24 novembro 2011

PRIMEIRO COMO TRAGÉDIA, DEPOIS COMO FARSA - Luiz Ricardo Leitão

A bomba estourou, todos sabem, mas “essa crise planejada afetou os países muito seletivamente”.

Leio na grande mídia que, segundo as línguas afiadas da diplomacia internacional, o bom mulato Obama mostrou-se muito abatido na recente reunião do famigerado G-20 – bem mais sorumbático, aliás, do que já andava na última Assembleia Geral da ONU, em setembro. Os cronistas de lá dizem que o síndico do Império se ressente do bloqueio que a galera do Tea Party promove no Congresso contra as “reformas” propostas por Barack. Atribuem, inclusive, a alguns quadros democratas um empenho especial em estimular o movimento “Ocupe Wall Street”, esse verdadeiro balaio de gatos que, em sua investida contra os magnatas do sistema financeiro, reúne diversos segmentos da cartografi a social ianque.

Enquanto isso, Hillary Clinton, a nova “dama de ferro” da cena imperial, desponta nas pesquisas locais como a única democrata (?) capaz de derrotar os republicanos nas próximas eleições do Tio Sam. Um sinal claro de que a única instituição que ainda funciona a contento no Velho Oeste é o complexo industrial militar, patrocinador dileto da ingerência estadunidense nos mais variados rincões do planeta. Sim, a crise faz estragos em toda parte e suas sequelas são dignas de uma reflexão mais acurada por todos aqueles que pleiteiam uma transformação radical da atual (des)ordem vigente na “aldeia global”.

Por isso, concedo especial atenção às palavras de Slavoj Zizek, que esteve no Brasil este ano para lançar seus livros Em defesa das causas perdidas e Primeiro como tragédia, depois como farsa. Em sua análise da conjuntura internacional, o pensador esloveno não hesita em afirmar que a crise de 2008 foi um embuste que revelou novas formas de colonialismo no mundo globalizado. Em outras palavras, uma “farsa” já prevista que reflete as medidas adotadas nos EUA em 2001, a fim de “redirecionar o foco das empresas de internet que estavam falindo para o mercado imobiliário” – a bomba estourou, todos sabem, mas “essa crise planejada afetou os países muito seletivamente”.

Quem logrou atinar que o capitalismo de hoje “está cheio de inconsistências e divisões internas”, como o atual cenário global nos evidencia, pôde até “driblar” certos efeitos nefastos da tormenta. Zizek ilustra seu preceito com o caso do Brasil na era Lula. A gestão do presidente Paz & Amor teria sabido valer-se das oscilações da nave-mãe para fomentar o crescimento do país e, assim, amenizar os danos da tormenta sobre a caravela tupiniquim. O mais grave, porém, é que a perda de poder do imperialismo estadunidense poderia fomentar a consolidação de uma espécie de “colonialismo econômico chinês”, que se alastra por nações do Terceiro Mundo, em especial a África, patrocinando governos corruptos e tiranos para explorar os recursos minerais de que a nova potência tanto necessita para expandir-se no mercado.

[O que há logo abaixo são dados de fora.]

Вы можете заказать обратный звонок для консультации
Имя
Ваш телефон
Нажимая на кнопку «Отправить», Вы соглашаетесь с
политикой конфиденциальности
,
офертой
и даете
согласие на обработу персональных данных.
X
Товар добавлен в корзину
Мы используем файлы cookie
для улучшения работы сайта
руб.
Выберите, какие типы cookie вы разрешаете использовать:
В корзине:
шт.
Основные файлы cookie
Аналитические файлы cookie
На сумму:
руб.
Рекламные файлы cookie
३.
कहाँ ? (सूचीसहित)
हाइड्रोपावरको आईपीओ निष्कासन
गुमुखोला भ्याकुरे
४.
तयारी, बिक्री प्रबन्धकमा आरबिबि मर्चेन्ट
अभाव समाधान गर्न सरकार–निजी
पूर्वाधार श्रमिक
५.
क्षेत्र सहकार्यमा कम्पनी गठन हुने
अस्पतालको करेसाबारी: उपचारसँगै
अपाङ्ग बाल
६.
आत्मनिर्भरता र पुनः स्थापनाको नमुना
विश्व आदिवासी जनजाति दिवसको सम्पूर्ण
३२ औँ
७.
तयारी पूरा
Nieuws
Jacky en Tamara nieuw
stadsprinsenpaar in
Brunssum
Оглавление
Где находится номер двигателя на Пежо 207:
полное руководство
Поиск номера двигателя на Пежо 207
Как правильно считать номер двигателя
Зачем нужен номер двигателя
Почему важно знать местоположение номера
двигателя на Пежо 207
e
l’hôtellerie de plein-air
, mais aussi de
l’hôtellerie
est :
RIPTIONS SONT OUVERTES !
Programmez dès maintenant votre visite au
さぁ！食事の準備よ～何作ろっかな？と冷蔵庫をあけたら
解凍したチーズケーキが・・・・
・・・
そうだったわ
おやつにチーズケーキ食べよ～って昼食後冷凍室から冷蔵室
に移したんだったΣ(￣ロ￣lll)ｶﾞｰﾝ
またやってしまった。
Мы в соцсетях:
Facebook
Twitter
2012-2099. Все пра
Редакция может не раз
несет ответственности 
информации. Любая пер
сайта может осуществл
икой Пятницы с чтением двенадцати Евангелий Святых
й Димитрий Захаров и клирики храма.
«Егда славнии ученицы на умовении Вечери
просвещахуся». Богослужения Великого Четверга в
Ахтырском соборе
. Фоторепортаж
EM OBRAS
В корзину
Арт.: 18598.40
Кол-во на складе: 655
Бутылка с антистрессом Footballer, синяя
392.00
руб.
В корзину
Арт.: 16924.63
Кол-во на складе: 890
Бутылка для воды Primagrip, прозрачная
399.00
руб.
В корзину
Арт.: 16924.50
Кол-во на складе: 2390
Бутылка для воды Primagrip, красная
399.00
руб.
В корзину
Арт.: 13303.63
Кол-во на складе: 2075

O que sobrevive de maneira ainda mais inquietante, todavia, é a tenebrosa lógica da “guerra ao terror” patrocinada pela Casa Branca, cujo episódio mais recente é a queda de Gaddafi . Não houve nada de novo na Líbia, reitera Zizek, apenas “a repetição da velha fórmula que inclui intervenção militar, envio de ajuda humanitária (?) etc.” Ou seja: o discurso subscrito pelos EUA e pela falida Europa Ocidental insiste em que as ações militares nos países árabes visam a evitar “levantes fundamentalistas” e também a apoiar a luta por “liberdade e democracia (?)”. A cantilena imperial, contudo, engasgou-se no Egito, onde o discurso pseudolibertário de Tio Sam teve de ser ajustado para dar conta de algo realmente novo e diferente que amplos setores de sua população estão a reivindicar.

As turbulências, afinal, são sempre o prenúncio de possíveis transformações que podem pôr o mundo “de pernas pro ar” e permitir-nos, em um instante privilegiado, reinventá-lo por completo. De qualquer forma, como cachorro mordido de cobra tem medo de salsicha, faço votos de que a história, como nos prevenira o velho Marx (ironizando as pretensões imperiais do sobrinho de Napoleão na França do século 19), não venha a se repetir – nem como farsa, tampouco como tragédia...

Luiz Ricardo Leitão é escritor e professor adjunto da UERJ. Doutor em Estudos Literários pela Universidade de La Habana, é autor de Noel Rosa – Poeta da Vila, Cronista do Brasil e de Lima Barreto – o rebelde imprescindível.
Crônica originalmente publicada na edição 455 do Brasil de Fato.